負け犬のメイサちゃんは100日後に本当の恋を知る

01月05日、月曜日

 今日から三学期!

 須藤のおかげで宿題もちゃんと終わってるし、あとは進路……どうしよう。

 なんも考えてないわけじゃないけど。

 ホームルームで先生が「数ヶ月後には三年生」「進路面談をするから」なんて言うから、気が重い。
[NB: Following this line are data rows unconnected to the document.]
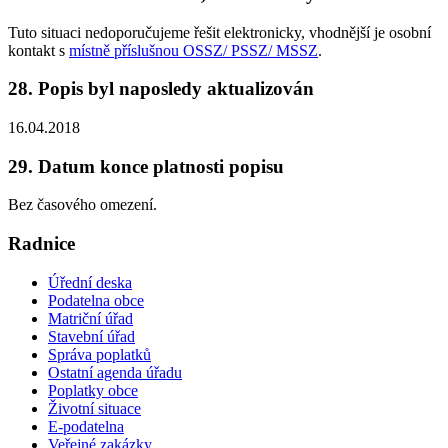
Tuto situaci nedoporučujeme řešit elektronicky, vhodnější je osobní
kontakt s
místně příslušnou OSSZ/ PSSZ/ MSSZ
.
28. Popis byl naposledy aktualizován
16.04.2018
29. Datum konce platnosti popisu
Bez časového omezení.
Radnice
Úřední deska
Podatelna obce
Matriční úřad
Stavební úřad
Správa poplatků
Ostatní agenda úřadu
Poplatky obce
Životní situace
E-podatelna
Veřejné zakázky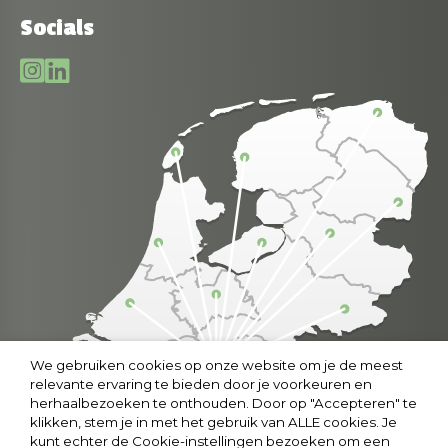
Socials
We gebruiken cookies op onze website om je de meest
relevante ervaring te bieden door je voorkeuren en
herhaalbezoeken te onthouden. Door op "Accepteren" te
klikken, stem je in met het gebruik van ALLE cookies. Je
kunt echter de Cookie-instellingen bezoeken om een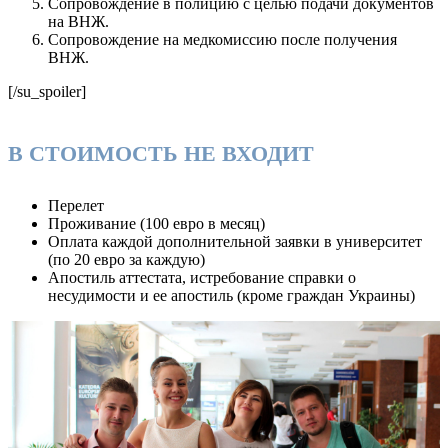
Сопровождение в полицию с целью подачи документов
на ВНЖ.
Сопровождение на медкомиссию после получения
ВНЖ.
[/su_spoiler]
В СТОИМОСТЬ НЕ ВХОДИТ
Перелет
Проживание (100 евро в месяц)
Оплата каждой дополнительной заявки в университет
(по 20 евро за каждую)
Апостиль аттестата, истребование справки о
несудимости и ее апостиль (кроме граждан Украины)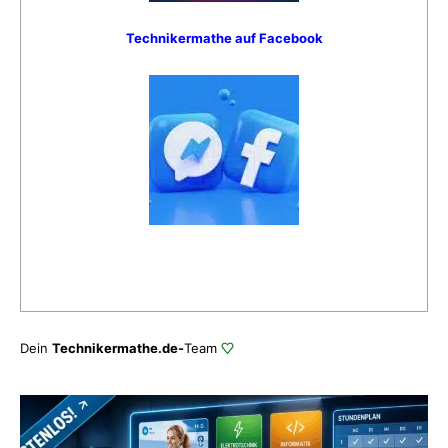
Technikermathe auf Facebook
Dein
Technikermathe.de-
Team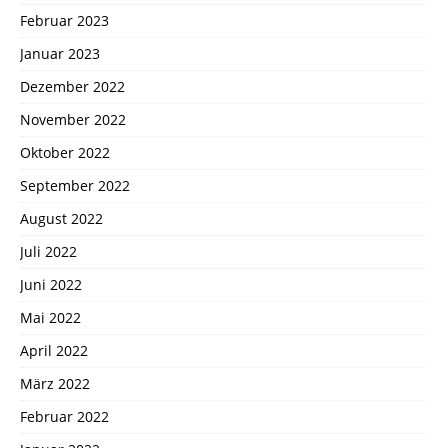
Februar 2023
Januar 2023
Dezember 2022
November 2022
Oktober 2022
September 2022
August 2022
Juli 2022
Juni 2022
Mai 2022
April 2022
März 2022
Februar 2022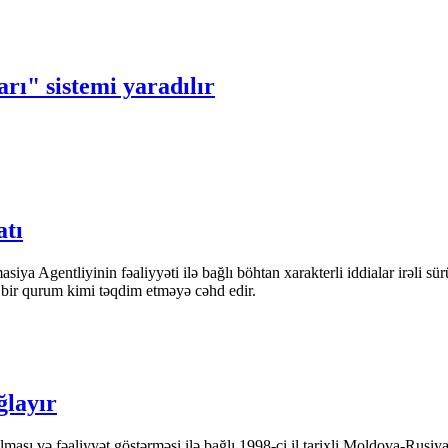
ı" sistemi yaradılır
atı
iya Agentliyinin fəaliyyəti ilə bağlı böhtan xarakterli iddialar irəli sü
n bir qurum kimi təqdim etməyə cəhd edir.
ğlayır
ası və fəaliyyət göstərməsi ilə bağlı 1998-ci il tarixli Moldova-Rusiya 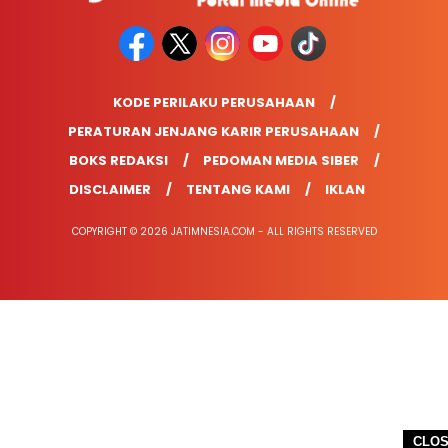
KODE PERILAKU PERUSAHAAN
PERATURAN JENJANG KARIR PERUSAHAAN
BOKS REDAKSI
PEDOMAN MEDIA SIBER
DISCLAIMER
TENTANG KAMI
IKLAN
COPYRIGHT © 2026 JATIMNESIA.COM - ALL RIGHTS RESERVED
CLO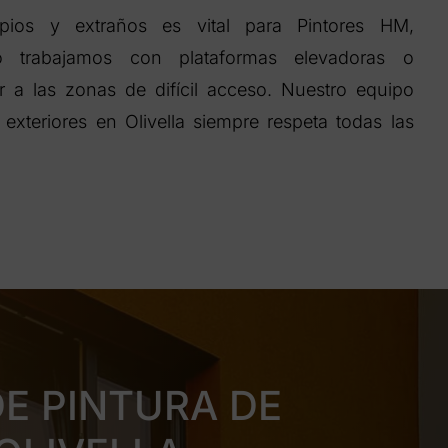
pios y extraños es vital para Pintores HM,
o trabajamos con plataformas elevadoras o
 a las zonas de difícil acceso. Nuestro equipo
exteriores en Olivella siempre respeta todas las
E PINTURA DE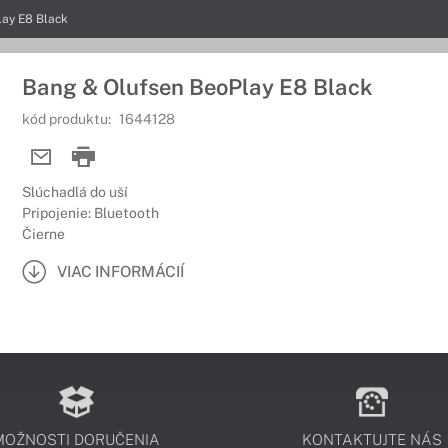
ay E8 Black
Bang & Olufsen BeoPlay E8 Black
kód produktu:
1644128
Slúchadlá do uší
Pripojenie: Bluetooth
Čierne
VIAC INFORMÁCIÍ
MOŽNOSTI DORUČENIA
KONTAKTUJTE NÁS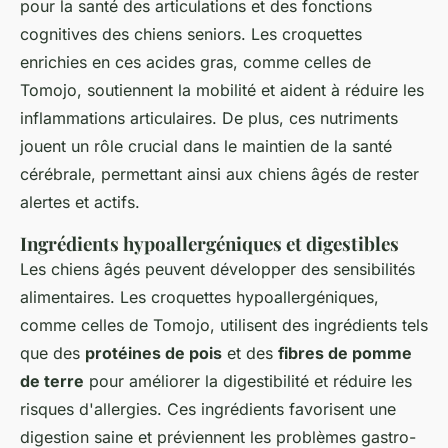
pour la santé des articulations et des fonctions
cognitives des chiens seniors. Les croquettes
enrichies en ces acides gras, comme celles de
Tomojo, soutiennent la mobilité et aident à réduire les
inflammations articulaires. De plus, ces nutriments
jouent un rôle crucial dans le maintien de la santé
cérébrale, permettant ainsi aux chiens âgés de rester
alertes et actifs.
Ingrédients hypoallergéniques et digestibles
Les chiens âgés peuvent développer des sensibilités
alimentaires. Les croquettes hypoallergéniques,
comme celles de Tomojo, utilisent des ingrédients tels
que des
protéines de pois
et des
fibres de pomme
de terre
pour améliorer la digestibilité et réduire les
risques d'allergies. Ces ingrédients favorisent une
digestion saine et préviennent les problèmes gastro-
 部活に行こうと昇降口を出たら、後ろから足音がして振り向いた。


「よお、先輩。今日で27日だけど、どう? 2年のうちに負け犬脱却できそう?」

「む、むかつくなあ。前よりマシにはなったよ」

「良かったじゃん」

「昨日までに冬休みの宿題全部終わってたし」

「マシのハードルが低すぎ。てか、あとちょっとで3年生だぞ?」


 須藤の顔が今までになく焦ってて、私ってそんなにダメ?

 ダメかも。


「たすけて」

「助けるけどさ。俺にできるのは助けるだけであって、頑張るのはお前だからな?」

「うん」


 なんで私、1年にこんな励まされてんの。

 ていうか、あんなに感じ悪かった須藤が、こんな真面目に励ますくらいヤバいの?


「おい、とにかく背筋を伸ばせ、前を見ろ。言っただろ? 背中丸めてたらマジで負け犬だぞ」

「ん、うん」

「あと笑え」


 須藤が私の頬を掴んだ。


「いひゃいー!」

「少しはマシな顔になったか?」

「もー! 乱暴!」

「しょぼくれてんなよ、メイサはそういうキャラじゃねえだろ」


 私の頬を摘まんだまま笑う須藤は、ムカつくくらい顔がいい。